How to Raise Grateful Kids: Strategies to Take Beyond Thanksgiving Week

Beyond food, family, friends and football, Thanksgiving is about being grateful. It’s literally right in the name. But gratitude can go far beyond annual holidays. In fact, most of us would love to raise kids who are appreciative, kind, empathetic, and heart-focused in their daily lives. Whether they’re volunteering for those who are less fortunate, accepting help or compliments with gratitude, or simply showing appreciation for others, having children and teens who don’t take things (or people!) for granted is truly a parenting win. But how can we raise grateful kids to not only show, but also truly feel gratitude?

Here are some tips to help you have more opportunities to foster gratefulness in your kids:

Talk about feelings.

For young children, it may be difficult to fully comprehend that giving can feel as good as receiving, whether it’s gifts, favors, or simple gestures, like visiting an elderly neighbor who lives alone. Start by encouraging them to acknowledge and talk about their own feelings when someone does something nice for them. To develop empathy, ask them how it might feel to someone to spend several days and nights alone without visitors—such as with an elderly shut-in—as well as what they think that person might feel if you brought them cookies or simply played a board game with them. 

For more, listen to this episode on building your family’s emotional sanctuary.

Encourage acts of thanks and generosity. 

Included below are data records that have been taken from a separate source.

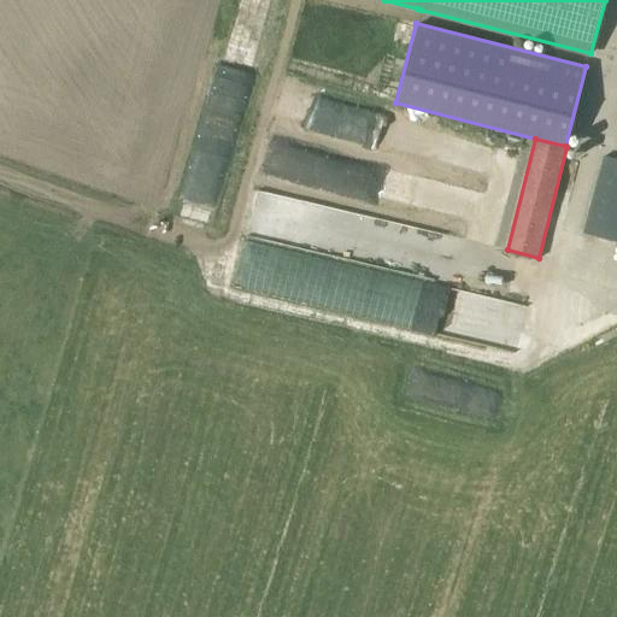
[(265,174),(336,191),(344,158),(272,141),(265,174)]
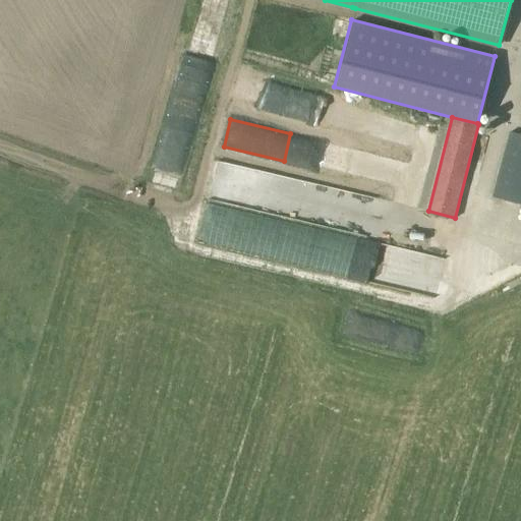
[(398,126),(393,146),(415,151),(419,131),(398,126)]
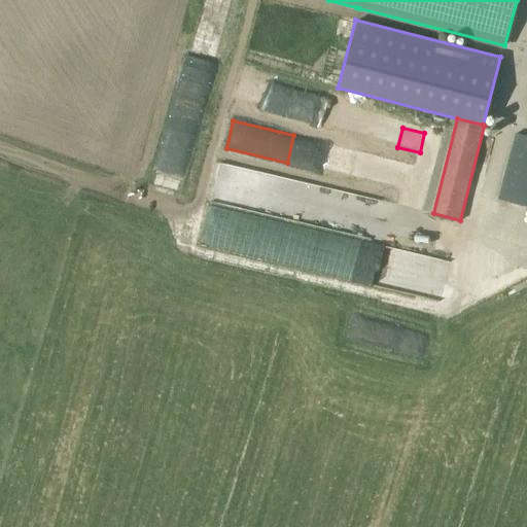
[(526,135),(517,133),(498,199),(526,206),(526,135)]
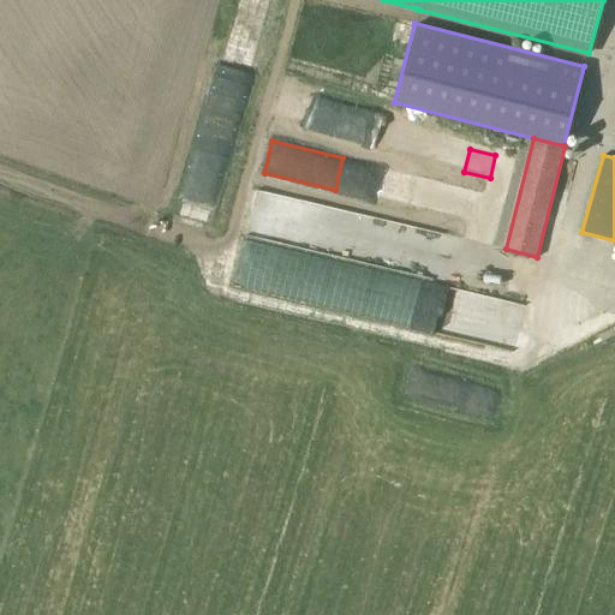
[(419,279),(431,227),(255,190),(245,236),(248,237),(237,288),(495,342),(505,297),(419,279)]
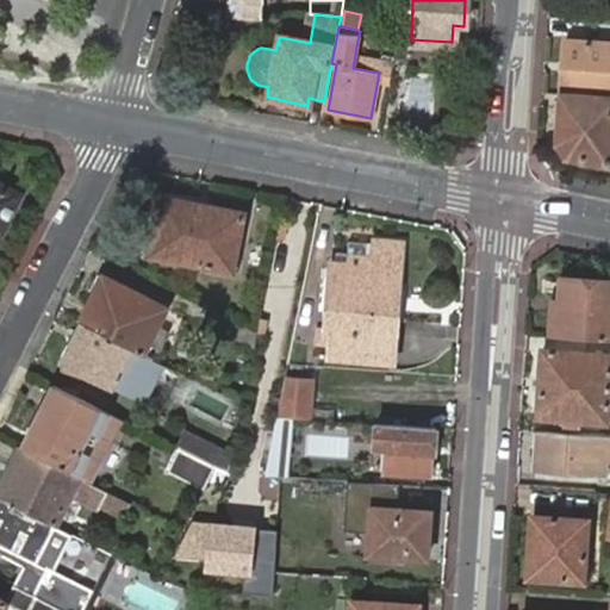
[(360,31),(358,41),(375,44),(377,33),(360,31)]
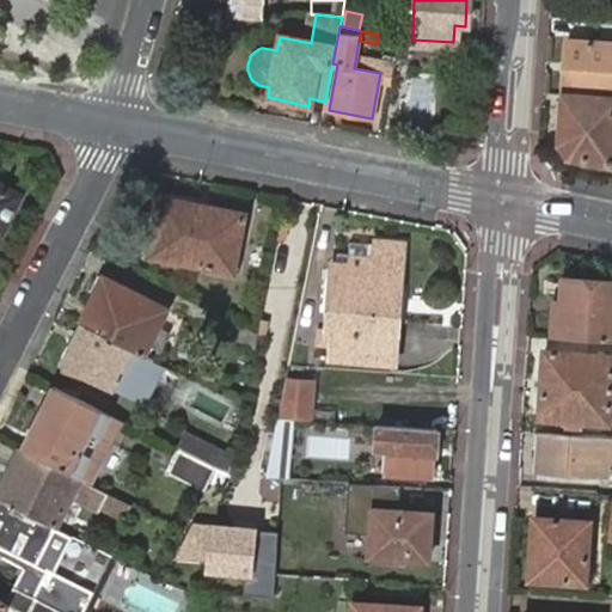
[(611,98),(611,43),(563,40),(560,95),(611,98)]
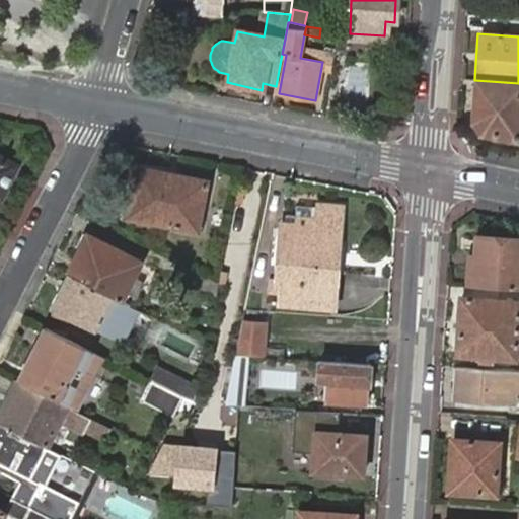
[(518,83),(474,80),(471,121),(482,134),(518,141),(518,83)]
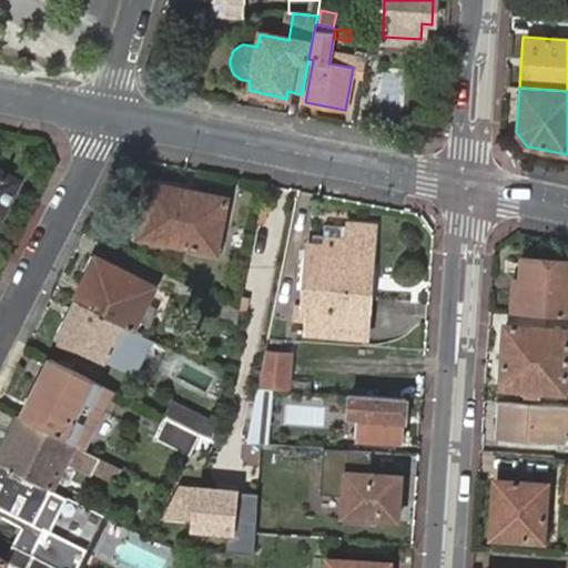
[(0,211),(14,183),(0,175),(0,211)]
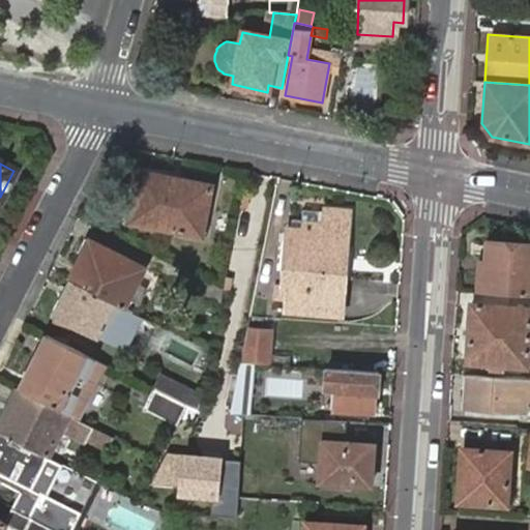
[(127,224),(195,236),(200,208),(206,209),(210,186),(154,175),(149,181),(135,178),(127,224)]
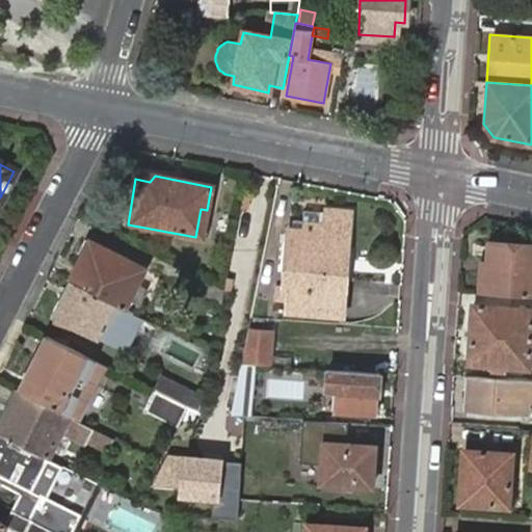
[(340,316),(342,277),(331,277),(334,254),(343,254),(346,210),(320,208),(319,234),(314,234),(315,213),(298,212),(297,222),(289,221),(288,232),(285,232),(282,287),(281,293),(285,293),(285,302),(284,313),(340,316)]
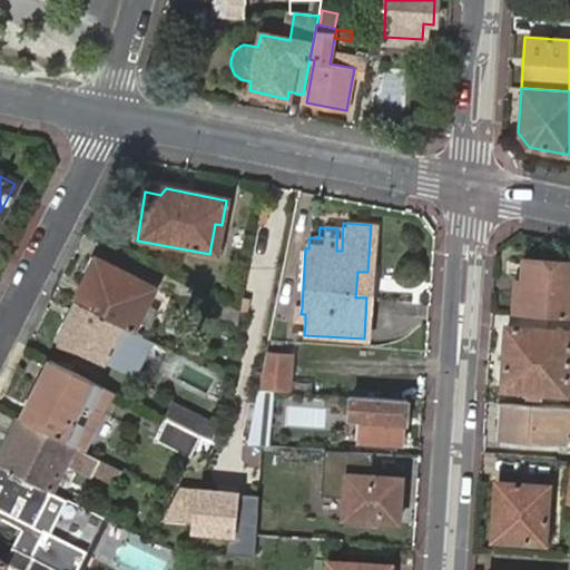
[(215,224),(209,254),(216,255),(222,225),(215,224)]
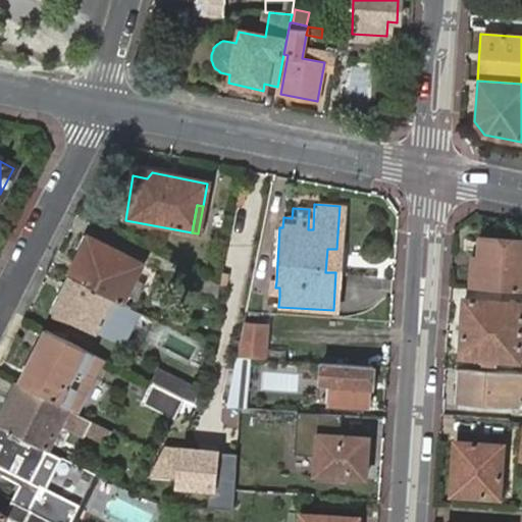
[(469,267),(468,289),(521,293),(521,242),(477,239),(475,268),(469,267)]
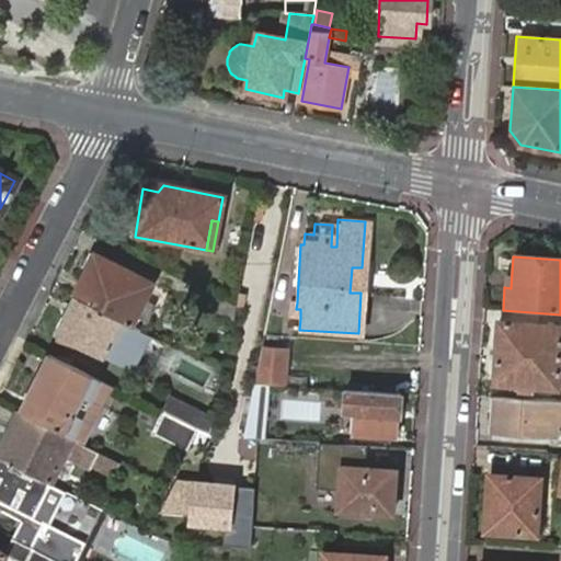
[(92,258),(88,264),(95,267),(100,261),(92,258)]
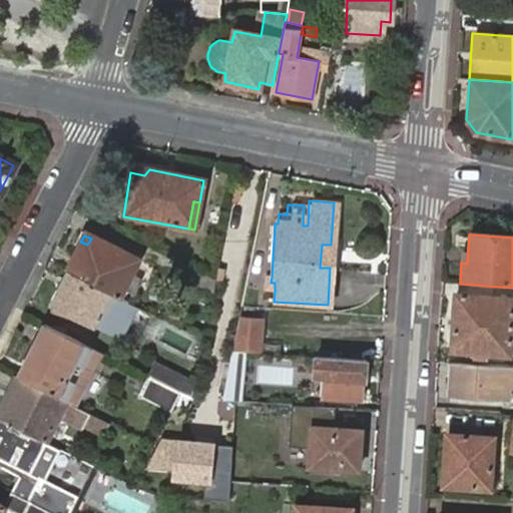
[(109,294),(117,298),(135,260),(91,238),(87,244),(80,241),(65,272),(109,294)]
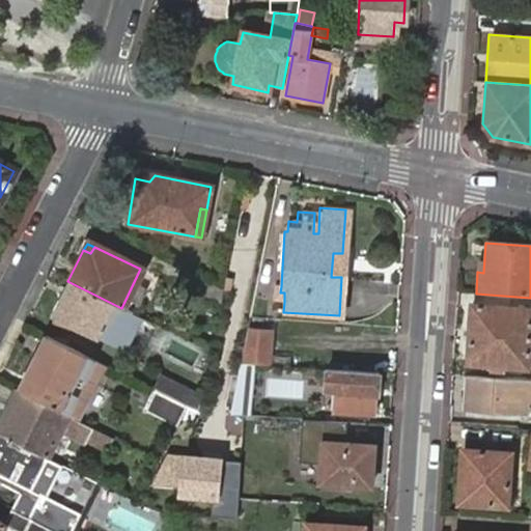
[(341,277),(342,253),(333,253),(331,277),(341,277)]
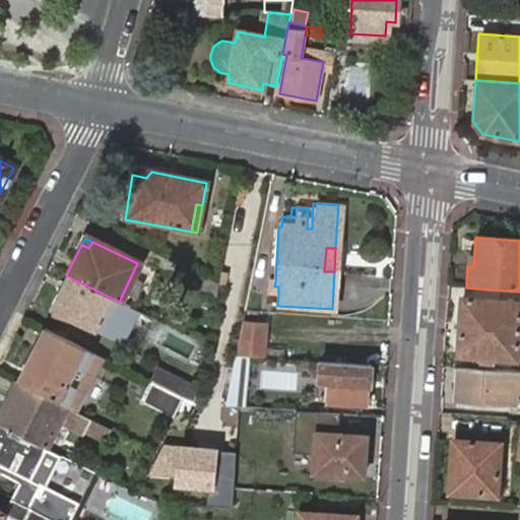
[(191,287),(213,298),(218,284),(215,283),(197,274),(191,287)]
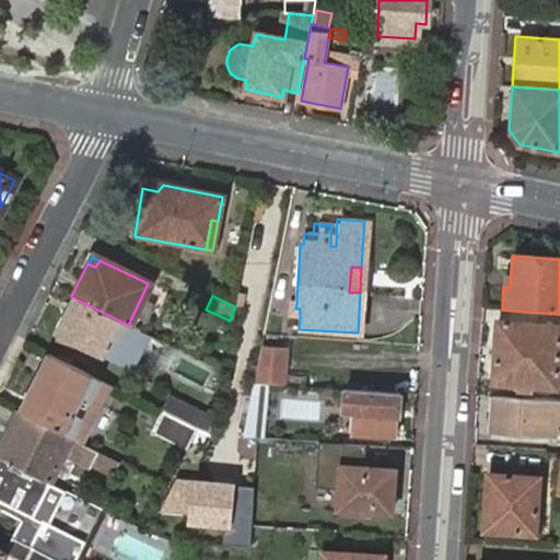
[(119,321),(71,296),(53,333),(100,358),(119,321)]
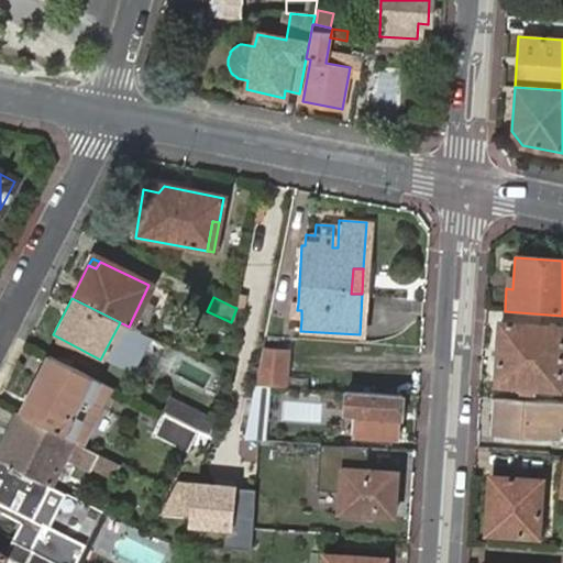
[(301,320),(301,310),(297,310),(298,304),(288,304),(288,319),(301,320)]
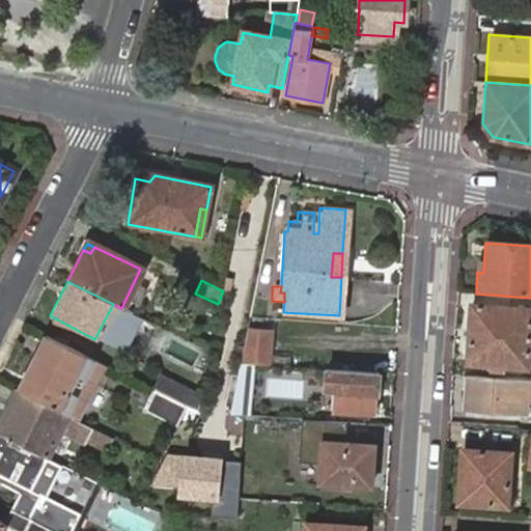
[(525,368),(529,309),(470,305),(466,363),(525,368)]
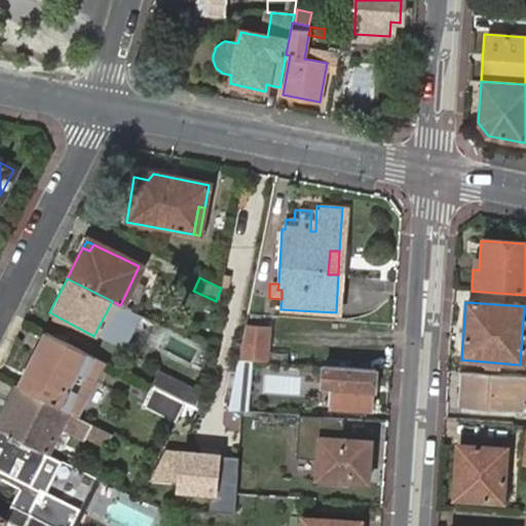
[(236,360),(247,361),(254,362),(260,328),(242,325),(236,360)]
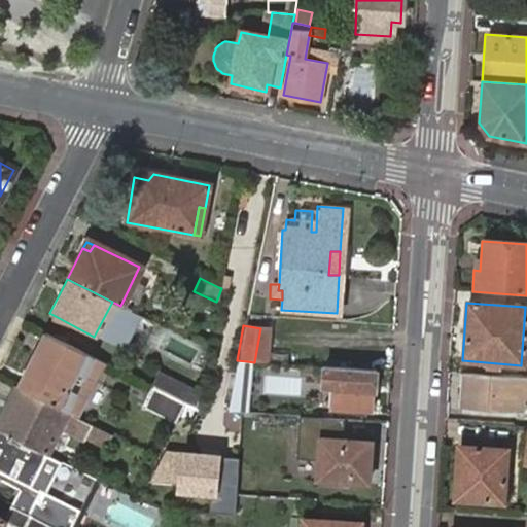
[(34,352),(16,389),(65,413),(76,418),(104,363),(47,335),(38,354),(34,352)]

Teaching gratitude is sometimes easier when there’s a discussion about privilege. Depending on your child’s age, you can talk about things you’re grateful for that help your family feel safe and secure. For example: “We have somewhere warm to live, we have food to eat when we are hungry, and we have a family who loves and supports us. Some people don’t have those things, or they may have some of them but not all of them.” If you have a friend, family member, teacher, neighbor or other person that you’d like to support, ask for your child’s (or teen’s) input on what they may be able to do to make that person feel loved, appreciated, or supported. 

Get the ball rolling with some basic suggestions, such as, “Would you draw a picture for Grandma to hang on her refrigerator so that she’ll smile and think of you when she sees it?” Or, “It’s very hot outside today. What do you think we could leave out for the garbage collector to show him that we appreciate him and want him to stay cool while he’s working?”

Let them choose volunteer opportunities.

Although sharing an interest in your favorite charity or cause would be a tidy way to engage your child or teen in volunteer work, you’re much more likely to see a genuine commitment if your kid is organically moved to take action. If they love animals, for example, they may want to hold a bake sale or sell lemonade to raise money for the local no-kill shelter. If they see an unhoused person shivering in the cold, they may decide to knit hats or scarves to hand out directly. Or maybe they want to donate some toys to a local family shelter. Or perhaps they’ve got anxiety related to climate change and want to start a blog about all the reasons we should be grateful and protective of clean drinking water, coral reefs, or sustainable green energy. Let their interest—not yours—guide them toward volunteer work or good deeds.

Read more: 5 Unexpected Benefits of Volunteering as a Family

Praise acts of kindness and gratitude. 

As children and teens mature, they’ll learn appropriate ways to demonstrate kindness and gratitude. If you see them open a door for someone, return a stray shopping cart to the corral, or thank someone for their kindness, be sure to mention it. You can also ensure they overhear you praising their acts of kindness or gratitude while telling a friend or family member. This will help reinforce your family’s values while boosting a child’s confidence that they’ve making good decisions and contributing to the world in ways that are compassionate, constructive, and helpful.

Model gratitude. 

Kids and teens are more likely to do as they’re shown, not told, when it comes to gratitude and kindness. Lead by example by sharing some gratitude highlights from your day over dinner, while you’re tucking them in, or on the ride home from school or sports practice. If your child or teen does something at home—whether it was an assigned chore or just an above-and-beyond act of support or generosity, be sure to thank them. “I appreciate you doing your chores without being reminded!” or “Wow! I was so pleasantly surprised to come home and find the dishes done! Thank you!” can go a long way to reinforce positive feelings regarding giving and receiving kind gestures.

Creating habits and rituals through your day where you reflect on what you’re grateful for is the easiest way to make gratitude part of everyday life—not just a holiday.

Focusing on gratitude can also help tame our desire for more “stuff.” When we’re content with what we have and focus on the comfort and joy that comes with having our basic needs met, the longing to acquire “things” is often tamed. 

Best of all, gratitude can serve as a reminder that in the present moment, we are safe, healthy, fed, etc., allowing us to fully appreciate the security of the “now.” Raising grateful kids will go a long way in helping them recognize and appreciate contentment and happiness as adults, which is as valuable a tool as any parent can hope to pass on to their kids.